When you know you’re not the one they’re going to marry, it may not be because you got into a fight and broke up and you’ll never see each other again. It may not happen in the middle of plans to marry one another, it won’t happen after the engagement, when you’re picking out colors and flowers and invitations. Most frequently, it will happen in the quiet moments of the morning, or when you look up at the person sitting across from you at dinner, or when you lie awake in bed at night and realize your thoughts aren’t about them and that one day, this will end. It’s a very soft, very small voice that tells you, “this isn’t ‘the one’,” whatever ‘the one’ means to you, but it’s few people that listen to it before they end up letting their ignorance wreck them.
It will be bittersweet and sad, a final sentencing looming over your head. Because what you have will one day end, and it will become stark and apparent as you see couples taking those next steps, whether or not you want to take them yourself. Whether or not you ever planned on getting married, whether or not it ever meant much to you. Because even if you’re not the type to get married, the act of getting married isn’t the thing at play here. It is forever that is no longer up for grabs. It will loom over you when you realize that you are not ultimately right for them, and they are not ultimately right for you. That you will not end up together. That your time is finite.
But not having forever does not mean that this is the end. Not quite. Not yet. Because love comes and goes, and the people we love come in and out of our lives with their own reasons, their own rhymes, their own agendas and sense of timing. And this sense of timing, their reasons for staying, and their obligation to leave does not mean they loved us any less, or that what they have with you and feel for you is any less good or real. Because it is good. And it is true. And whether or not that good thing amounts to the kind of love we’re told to search for, the kind of love we’re groomed to want to meet at the end of an aisle some day and somewhere — the fact of the matter is that we still have it. That we still love someone, and they hopefully love us. And that is precious and rare, and to end it sooner rather than later just because you fear the end, is to take for granted the fact that you have it, that you found it, that it’s still love.

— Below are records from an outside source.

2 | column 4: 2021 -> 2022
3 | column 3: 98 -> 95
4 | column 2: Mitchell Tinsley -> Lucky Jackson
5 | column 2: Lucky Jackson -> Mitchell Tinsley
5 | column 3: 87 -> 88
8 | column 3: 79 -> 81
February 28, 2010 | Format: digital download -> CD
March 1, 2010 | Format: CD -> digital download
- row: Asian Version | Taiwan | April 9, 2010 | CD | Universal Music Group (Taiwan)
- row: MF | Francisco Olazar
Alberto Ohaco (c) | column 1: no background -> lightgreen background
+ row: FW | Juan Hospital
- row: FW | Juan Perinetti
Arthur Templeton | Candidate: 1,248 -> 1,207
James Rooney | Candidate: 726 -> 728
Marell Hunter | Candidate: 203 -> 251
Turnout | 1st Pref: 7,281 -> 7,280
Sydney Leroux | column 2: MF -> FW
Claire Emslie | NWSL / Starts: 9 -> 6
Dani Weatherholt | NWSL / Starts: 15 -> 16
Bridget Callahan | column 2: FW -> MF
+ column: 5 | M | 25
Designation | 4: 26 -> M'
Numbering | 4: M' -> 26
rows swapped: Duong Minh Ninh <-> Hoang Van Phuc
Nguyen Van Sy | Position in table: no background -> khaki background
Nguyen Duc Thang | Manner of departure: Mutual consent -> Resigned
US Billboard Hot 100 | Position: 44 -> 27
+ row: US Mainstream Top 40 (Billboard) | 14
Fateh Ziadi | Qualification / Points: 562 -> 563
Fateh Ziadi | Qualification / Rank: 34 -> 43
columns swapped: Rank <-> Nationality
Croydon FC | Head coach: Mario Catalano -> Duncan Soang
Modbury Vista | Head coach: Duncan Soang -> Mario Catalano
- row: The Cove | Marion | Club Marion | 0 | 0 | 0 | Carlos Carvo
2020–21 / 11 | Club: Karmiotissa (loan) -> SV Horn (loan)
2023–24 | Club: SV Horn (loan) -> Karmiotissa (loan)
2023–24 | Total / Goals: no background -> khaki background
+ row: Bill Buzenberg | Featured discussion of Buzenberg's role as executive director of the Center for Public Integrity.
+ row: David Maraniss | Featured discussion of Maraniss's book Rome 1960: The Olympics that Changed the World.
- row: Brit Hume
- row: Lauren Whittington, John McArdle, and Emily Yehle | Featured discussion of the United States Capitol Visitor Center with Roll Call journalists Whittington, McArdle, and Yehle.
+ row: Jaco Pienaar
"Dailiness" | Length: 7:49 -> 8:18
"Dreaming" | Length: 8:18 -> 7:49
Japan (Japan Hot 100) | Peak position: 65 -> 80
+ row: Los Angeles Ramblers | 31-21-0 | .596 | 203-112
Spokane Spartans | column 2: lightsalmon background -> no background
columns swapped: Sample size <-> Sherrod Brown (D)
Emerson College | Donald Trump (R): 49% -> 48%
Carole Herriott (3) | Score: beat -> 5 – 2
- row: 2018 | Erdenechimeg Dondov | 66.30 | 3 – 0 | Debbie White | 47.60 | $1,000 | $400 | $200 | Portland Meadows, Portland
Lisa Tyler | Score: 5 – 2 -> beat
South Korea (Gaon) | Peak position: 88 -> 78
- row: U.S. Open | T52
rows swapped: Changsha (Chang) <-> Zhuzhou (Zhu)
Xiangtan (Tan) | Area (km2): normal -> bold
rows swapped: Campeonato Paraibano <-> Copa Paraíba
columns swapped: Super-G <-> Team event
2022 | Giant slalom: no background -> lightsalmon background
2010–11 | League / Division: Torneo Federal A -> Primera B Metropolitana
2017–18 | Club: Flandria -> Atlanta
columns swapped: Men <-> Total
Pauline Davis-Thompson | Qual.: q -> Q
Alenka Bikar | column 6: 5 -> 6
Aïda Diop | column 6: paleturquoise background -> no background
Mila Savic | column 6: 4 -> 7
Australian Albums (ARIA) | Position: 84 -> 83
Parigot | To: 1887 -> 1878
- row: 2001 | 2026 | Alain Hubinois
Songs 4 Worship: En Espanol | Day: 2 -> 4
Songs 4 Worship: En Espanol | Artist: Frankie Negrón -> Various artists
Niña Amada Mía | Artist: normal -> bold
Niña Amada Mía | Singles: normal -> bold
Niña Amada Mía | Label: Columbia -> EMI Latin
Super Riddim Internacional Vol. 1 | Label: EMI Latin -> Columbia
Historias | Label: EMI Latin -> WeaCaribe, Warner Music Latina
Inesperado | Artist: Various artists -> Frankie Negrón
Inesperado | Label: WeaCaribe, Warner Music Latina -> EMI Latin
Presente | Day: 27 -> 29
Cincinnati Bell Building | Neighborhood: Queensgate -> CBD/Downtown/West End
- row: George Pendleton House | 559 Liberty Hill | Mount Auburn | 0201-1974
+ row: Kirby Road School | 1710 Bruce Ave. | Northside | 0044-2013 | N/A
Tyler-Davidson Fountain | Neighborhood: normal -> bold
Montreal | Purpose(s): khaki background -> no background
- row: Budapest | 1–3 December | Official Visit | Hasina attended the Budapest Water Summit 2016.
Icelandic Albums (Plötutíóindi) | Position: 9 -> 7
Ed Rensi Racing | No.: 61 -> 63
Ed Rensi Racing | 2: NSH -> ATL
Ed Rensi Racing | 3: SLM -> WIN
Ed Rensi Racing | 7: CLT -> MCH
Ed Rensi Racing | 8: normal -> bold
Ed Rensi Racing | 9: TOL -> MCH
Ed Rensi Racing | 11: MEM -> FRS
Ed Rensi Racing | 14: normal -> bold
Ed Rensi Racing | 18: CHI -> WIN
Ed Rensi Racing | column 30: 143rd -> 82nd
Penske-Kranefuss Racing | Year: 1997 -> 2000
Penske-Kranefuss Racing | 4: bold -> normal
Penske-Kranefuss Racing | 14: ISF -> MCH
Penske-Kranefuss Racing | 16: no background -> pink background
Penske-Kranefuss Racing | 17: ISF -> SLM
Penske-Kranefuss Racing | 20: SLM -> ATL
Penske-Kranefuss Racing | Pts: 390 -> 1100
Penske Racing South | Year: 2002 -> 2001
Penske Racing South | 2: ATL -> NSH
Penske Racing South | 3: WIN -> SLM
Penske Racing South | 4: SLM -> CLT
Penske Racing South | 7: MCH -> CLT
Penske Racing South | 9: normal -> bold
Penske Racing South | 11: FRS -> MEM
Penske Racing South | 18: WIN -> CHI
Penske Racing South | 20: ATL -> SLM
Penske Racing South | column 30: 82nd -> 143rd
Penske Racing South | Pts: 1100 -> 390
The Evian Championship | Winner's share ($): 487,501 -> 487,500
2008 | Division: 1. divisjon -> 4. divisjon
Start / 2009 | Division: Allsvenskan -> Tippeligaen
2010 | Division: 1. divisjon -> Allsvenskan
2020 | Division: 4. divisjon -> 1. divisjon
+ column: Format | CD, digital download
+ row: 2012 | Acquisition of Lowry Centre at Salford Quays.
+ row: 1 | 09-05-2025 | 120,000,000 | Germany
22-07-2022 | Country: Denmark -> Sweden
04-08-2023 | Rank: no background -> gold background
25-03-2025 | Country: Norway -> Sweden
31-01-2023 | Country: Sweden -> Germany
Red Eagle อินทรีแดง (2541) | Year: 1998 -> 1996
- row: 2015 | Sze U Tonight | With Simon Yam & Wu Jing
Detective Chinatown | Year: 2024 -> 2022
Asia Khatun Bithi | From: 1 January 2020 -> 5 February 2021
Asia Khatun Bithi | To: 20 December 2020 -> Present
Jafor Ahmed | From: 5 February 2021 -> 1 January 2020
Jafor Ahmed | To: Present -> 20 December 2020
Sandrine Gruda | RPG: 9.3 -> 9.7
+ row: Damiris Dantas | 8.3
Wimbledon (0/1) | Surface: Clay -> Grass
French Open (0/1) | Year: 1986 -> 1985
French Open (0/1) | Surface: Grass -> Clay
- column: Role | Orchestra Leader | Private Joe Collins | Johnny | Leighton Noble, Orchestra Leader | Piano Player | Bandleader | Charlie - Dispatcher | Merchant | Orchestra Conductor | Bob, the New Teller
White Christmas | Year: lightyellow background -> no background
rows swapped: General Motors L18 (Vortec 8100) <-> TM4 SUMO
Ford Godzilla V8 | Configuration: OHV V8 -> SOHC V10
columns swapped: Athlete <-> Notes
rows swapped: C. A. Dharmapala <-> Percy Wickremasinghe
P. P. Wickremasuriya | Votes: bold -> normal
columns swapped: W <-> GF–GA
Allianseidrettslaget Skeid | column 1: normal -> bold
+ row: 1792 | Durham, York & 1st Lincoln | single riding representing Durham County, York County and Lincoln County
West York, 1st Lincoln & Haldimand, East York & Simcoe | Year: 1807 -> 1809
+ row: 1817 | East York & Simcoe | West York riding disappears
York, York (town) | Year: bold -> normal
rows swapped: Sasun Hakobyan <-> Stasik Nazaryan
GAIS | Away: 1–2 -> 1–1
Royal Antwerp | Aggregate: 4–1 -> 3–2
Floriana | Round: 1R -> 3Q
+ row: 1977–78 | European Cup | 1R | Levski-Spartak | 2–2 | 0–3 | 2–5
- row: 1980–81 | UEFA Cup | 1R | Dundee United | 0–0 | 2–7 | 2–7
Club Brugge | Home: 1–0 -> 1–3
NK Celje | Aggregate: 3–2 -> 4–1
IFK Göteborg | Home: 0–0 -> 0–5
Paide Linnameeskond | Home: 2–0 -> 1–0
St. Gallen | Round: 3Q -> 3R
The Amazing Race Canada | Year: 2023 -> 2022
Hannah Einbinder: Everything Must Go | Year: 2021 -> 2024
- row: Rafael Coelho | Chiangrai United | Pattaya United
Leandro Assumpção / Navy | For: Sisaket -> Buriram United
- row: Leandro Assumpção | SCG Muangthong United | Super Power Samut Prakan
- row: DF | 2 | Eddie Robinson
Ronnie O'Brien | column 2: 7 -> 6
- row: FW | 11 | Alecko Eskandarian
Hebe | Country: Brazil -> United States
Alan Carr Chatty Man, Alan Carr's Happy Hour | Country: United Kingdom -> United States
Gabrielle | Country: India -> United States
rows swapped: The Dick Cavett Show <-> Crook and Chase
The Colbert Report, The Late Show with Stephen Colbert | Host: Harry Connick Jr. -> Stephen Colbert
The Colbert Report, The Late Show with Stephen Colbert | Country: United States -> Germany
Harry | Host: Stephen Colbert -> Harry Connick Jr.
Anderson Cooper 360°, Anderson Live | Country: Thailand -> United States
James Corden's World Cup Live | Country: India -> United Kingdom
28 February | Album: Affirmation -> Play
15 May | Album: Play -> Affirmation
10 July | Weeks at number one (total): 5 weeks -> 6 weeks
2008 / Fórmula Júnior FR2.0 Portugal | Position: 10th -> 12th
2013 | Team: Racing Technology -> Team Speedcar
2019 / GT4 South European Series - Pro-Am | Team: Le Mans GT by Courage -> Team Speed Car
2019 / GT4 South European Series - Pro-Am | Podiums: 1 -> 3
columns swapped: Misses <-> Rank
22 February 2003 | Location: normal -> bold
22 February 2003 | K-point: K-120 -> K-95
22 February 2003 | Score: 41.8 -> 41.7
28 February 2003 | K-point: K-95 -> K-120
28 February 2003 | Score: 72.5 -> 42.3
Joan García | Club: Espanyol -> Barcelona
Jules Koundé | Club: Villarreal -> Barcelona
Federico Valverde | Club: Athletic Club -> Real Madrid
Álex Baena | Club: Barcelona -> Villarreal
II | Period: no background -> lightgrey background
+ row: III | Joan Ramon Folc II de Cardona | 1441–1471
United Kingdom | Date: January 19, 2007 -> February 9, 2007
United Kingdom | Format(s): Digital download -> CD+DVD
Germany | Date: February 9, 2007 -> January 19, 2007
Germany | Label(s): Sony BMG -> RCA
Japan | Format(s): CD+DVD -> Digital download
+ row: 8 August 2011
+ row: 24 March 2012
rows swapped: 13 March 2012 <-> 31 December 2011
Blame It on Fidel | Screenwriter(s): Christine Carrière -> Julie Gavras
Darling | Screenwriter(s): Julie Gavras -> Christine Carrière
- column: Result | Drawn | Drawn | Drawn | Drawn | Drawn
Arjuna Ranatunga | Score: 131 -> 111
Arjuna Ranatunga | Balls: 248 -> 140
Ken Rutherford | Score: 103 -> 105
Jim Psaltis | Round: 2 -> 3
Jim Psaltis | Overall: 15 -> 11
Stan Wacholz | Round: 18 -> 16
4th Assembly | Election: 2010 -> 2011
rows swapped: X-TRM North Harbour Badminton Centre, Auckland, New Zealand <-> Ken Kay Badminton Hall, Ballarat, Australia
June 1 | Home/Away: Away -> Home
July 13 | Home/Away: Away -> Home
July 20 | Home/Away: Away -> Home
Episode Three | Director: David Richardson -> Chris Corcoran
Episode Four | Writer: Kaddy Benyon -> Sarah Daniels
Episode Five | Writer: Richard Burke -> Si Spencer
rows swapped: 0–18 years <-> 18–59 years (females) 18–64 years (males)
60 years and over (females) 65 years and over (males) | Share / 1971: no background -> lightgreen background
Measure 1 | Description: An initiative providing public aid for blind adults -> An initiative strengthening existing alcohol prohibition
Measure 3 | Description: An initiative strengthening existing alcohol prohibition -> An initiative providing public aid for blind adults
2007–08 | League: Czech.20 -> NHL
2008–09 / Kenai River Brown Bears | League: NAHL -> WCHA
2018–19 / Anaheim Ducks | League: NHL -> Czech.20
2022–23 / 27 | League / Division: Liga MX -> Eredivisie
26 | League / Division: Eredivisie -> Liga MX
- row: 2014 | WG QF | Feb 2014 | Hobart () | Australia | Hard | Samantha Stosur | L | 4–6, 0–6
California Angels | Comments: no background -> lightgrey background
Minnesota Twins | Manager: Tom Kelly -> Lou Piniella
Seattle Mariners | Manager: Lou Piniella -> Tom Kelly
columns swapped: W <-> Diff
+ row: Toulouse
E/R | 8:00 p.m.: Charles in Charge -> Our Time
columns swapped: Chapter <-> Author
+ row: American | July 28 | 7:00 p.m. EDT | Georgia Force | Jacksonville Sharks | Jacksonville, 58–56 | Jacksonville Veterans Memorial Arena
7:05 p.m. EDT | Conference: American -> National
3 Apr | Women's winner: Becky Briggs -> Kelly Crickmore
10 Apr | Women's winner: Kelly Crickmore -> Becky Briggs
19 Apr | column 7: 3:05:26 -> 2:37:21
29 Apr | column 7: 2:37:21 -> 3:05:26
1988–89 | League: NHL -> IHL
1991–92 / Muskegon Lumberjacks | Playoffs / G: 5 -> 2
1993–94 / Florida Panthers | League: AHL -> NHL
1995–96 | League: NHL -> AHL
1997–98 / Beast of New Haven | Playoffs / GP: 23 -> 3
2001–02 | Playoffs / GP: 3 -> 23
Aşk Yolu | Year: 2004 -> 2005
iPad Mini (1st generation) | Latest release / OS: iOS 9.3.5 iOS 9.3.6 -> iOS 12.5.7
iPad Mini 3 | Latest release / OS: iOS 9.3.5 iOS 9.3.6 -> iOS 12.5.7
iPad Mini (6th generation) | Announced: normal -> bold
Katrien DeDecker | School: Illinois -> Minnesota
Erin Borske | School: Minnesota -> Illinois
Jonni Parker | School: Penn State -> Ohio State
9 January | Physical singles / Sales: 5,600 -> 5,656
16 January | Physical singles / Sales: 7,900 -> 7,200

We build up all these notions of finding the one, of searching for forever and the future and the not-so-distant horizon that sometimes we forget about right now. Because the person we are in the moment needs love, too, whether that is a forever sort of love or a love that manages to take care of us here and now. Your middle school crush is not your high school sweetheart is not your college fling is not your first live-in lover is not your rebound is not your long-term is not your long distance is not your forever. Each one serves their purpose. Each one is special, and one person can embody some or all of these lovers, but multiple people can play different roles, too. What you need is what you need. What you need is love.
And so when you realize that the person you’re dating is not the person you’ll marry, you’ll want to let them down easy, to avoid wasting their time. But how could loving someone be a waste of time? How could wanting to see them happy be anything but productive?
I am not the one for you, you’ll whisper in those quiet moments when they’re asleep and your mind is racing beside them. I am too loud and too opinionated and we disagree on politics and I can’t stand your mother and you hate avocados and who hates avocados and something just feels off between us and denying that doesn’t work; denying that feels like settling.
And your mind will keep going and going because you’ve figured out that it will all end, but still, sometimes it’s worth it to keep going because you don’t quite know how or why or when yet. Sometimes you need to just see. Sometimes it’s worth it to read the story anyway, no matter the spoilers. Because even tragedies have their happy moments and their jokes and their comic relief and the memories that are worth discovering on their own merit. Because to disregard a love that does not last forever is to disregard a love that still could be powerful and life-changing in its own right. Because you never know what the future has in store until you get there. Because you never know, you could be wrong. Maybe you want to prove yourself wrong. Maybe, you think. Maybe I am the one you will marry after all.
And because right here in this moment, if you love that person in the here and now, whatever the future has in store, then loving them now is what you should still do.